(EXERCISES TO COMPLETE):
1. In the BICD2 passage, why might the p.Ser107Leu altered protein show less colocalization with RAB6A even though it can still bind RAB6A? Answer in one to three sentences.
2. According to the BICD2 passage, what mediates the trafficking of COPI-coated vesicles?

(EXCERPTED TEXT):
-------------------------

Our functional studies provide evidence that both the p.Ser107Leu and p.Glu774Gly BICD2 amino acid substitutions affect the binding properties and subcellular localization of this motor adaptor. Both alterations consistently impaired the colocalization of BICD2 with RAB6A, a known regulator of Golgi-ER trafficking. The reduced colocalization of the p.Glu774Gly altered BICD2 is in accordance with its compromised binding to RAB6A. Although the binding capacity of the p.Ser107Leu altered protein was preserved, it also showed decreased colocalization with RAB6A-positive structures. This, however, might be explained by the stronger dynein binding and targeting to the MTOC. By its sequestration, BICD2 will be withdrawn from its cellular destination, thus impairing RAB6A targeting.

Interestingly, RAB6A might be implicated in the trafficking of SMN, the causal protein for the most common form of SMA. The dynamic transport of SMN-containing granules in the neurites of motor-neuron-like cells was recently demonstrated to be mediated by the COPI vesicle-protein complex.34,35 Depletion of COPI results in reduced SMN levels in the neurites and causes growth-cone defects, mimicking SMN deficiency in neuronal cells.34 Excitingly, the trafficking of COPI-coated vesicles is mediated by the BICD2 binding partner RAB6A.36 Taken together, these findings provide a mechanistic link among BICD2, RAB6A, and motor neuron survival.

-------------------------

(DATA TO EXAMINE):
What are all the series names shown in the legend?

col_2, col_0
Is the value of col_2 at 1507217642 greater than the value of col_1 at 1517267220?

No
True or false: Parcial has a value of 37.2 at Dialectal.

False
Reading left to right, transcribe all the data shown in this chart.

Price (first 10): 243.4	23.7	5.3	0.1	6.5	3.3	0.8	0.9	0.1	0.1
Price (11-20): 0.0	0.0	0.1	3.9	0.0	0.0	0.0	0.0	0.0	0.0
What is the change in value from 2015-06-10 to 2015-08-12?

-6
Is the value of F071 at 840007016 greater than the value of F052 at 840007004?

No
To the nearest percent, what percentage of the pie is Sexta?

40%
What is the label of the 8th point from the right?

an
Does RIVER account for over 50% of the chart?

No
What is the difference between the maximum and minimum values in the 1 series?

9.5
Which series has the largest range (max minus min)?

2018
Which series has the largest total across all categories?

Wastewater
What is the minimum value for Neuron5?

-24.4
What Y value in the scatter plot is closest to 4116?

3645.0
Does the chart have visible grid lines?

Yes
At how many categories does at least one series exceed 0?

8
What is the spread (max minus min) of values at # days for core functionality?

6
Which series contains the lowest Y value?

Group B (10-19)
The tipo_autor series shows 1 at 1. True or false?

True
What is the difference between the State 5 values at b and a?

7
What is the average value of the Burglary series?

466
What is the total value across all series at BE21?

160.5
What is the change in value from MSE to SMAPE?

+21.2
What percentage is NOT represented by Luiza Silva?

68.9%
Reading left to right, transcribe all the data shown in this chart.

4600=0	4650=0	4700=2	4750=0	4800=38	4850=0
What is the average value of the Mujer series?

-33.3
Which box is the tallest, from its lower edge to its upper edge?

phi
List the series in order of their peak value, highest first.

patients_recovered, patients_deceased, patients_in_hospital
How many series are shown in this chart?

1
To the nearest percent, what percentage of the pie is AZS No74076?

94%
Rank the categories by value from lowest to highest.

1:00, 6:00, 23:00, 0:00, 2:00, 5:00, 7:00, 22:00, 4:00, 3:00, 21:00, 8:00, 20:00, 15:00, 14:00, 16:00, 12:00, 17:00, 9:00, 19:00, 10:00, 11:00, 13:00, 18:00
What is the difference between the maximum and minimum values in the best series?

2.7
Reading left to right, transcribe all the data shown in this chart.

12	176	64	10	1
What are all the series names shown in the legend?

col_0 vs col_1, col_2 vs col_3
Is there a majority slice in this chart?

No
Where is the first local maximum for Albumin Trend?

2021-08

-------------------------

(EXERCISE RESPONSES):
1. The p.Ser107Leu altered protein binds dynein more strongly and is targeted to the MTOC. This sequestration withdraws BICD2 from its cellular destination, which impairs RAB6A targeting.

2. RAB6A, a binding partner of BICD2.